● Текст
----------------------------------------

Лев Сидоровский: Поэт прочитан весь?

Loading

Ну вот, например, в прош­лом году осуществлено так называемое третье малое академическое издание произве­дений Александра Сергеевича. Когда-то впервые его подго­товил Борис Викторович Томашевский, но выход каждого последующего издания — про­цесс отнюдь не механический. Мы снова и снова тщательно просматриваем пушкинский текст на основании первоисто­чников: может, накопились ошибки, ляпы, которые, увы, случаются ещё в издательской практике? Например, сам я, готовя 4-й том, заметил около трёхсот ошибок…

ПОЭТ ПРОЧИТАН ВЕСЬ?

185 лет назад, 10 февраля 1837 года, не стало Александра Сергеевича Пушкина

Лев Сидоровский

И ДОЛЖНОСТЬ, и звания Сергея Александровича Фомичёва внушают уважение: учёный секретарь Пушкинской комиссии Российской Академии наук, доктор филологических наук, профессор. Мы знакомы давным-давно. А сейчас вспоминаю, как ещё лет сорок назад, в очередной раз, пришёл на набереж­ную Макарова, в тот самый знаменитый Пушкинский Дом, где хранятся все рукописи поэта, и спросил:

 — Сергей Александрович, вероятно, мои коллеги, встре­чаясь с вами как с заведую­щим группой пушкиноведения, о чём бы конкретно ни шла речь, не могут удержаться от вопроса: что известно о Пуш­кине нового? Если так, то и мне в этом смысле не хочет­ся сегодня быть исключением.

----------------------------------------

● Блок данных
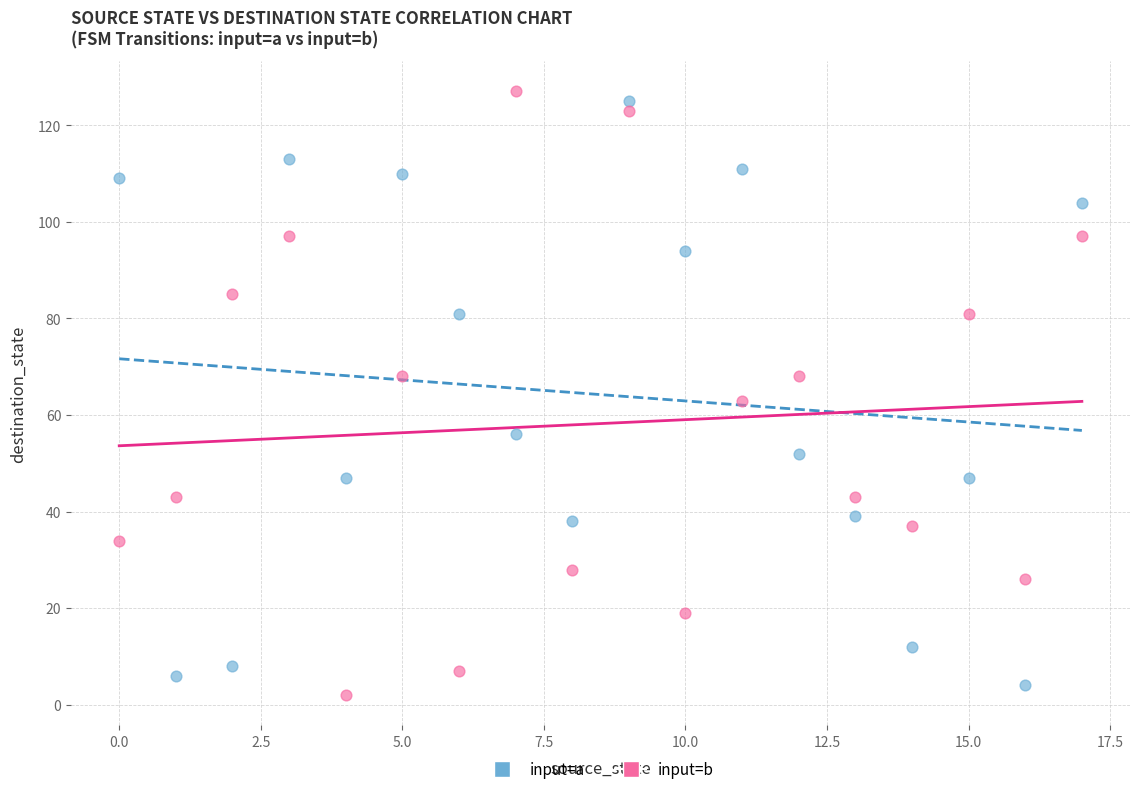

Which series reaches the maximum Y coordinate?

input=b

----------------------------------------

● Задания
A. Кто, по словам текста, впервые подготовил малое академическое издание произведений Пушкина?
B. Соответствуют ли тексту утверждения ниже? Для каждого ответьте «да» или «нет» и приведите решающие слова текста точной цитатой.
(i) Пушкин умер 10 февраля 1837 года.
(ii) Сергей Александрович Фомичёв — доктор исторических наук.
(iii) Выход каждого последующего издания — процесс механический.

● Ответы
A. Борис Викторович Томашевский.

B.
(i) Да: «10 февраля 1837 года, не стало Александра Сергеевича Пушкина».
(ii) Нет: «доктор филологических наук».
(iii) Нет: «отнюдь не механический».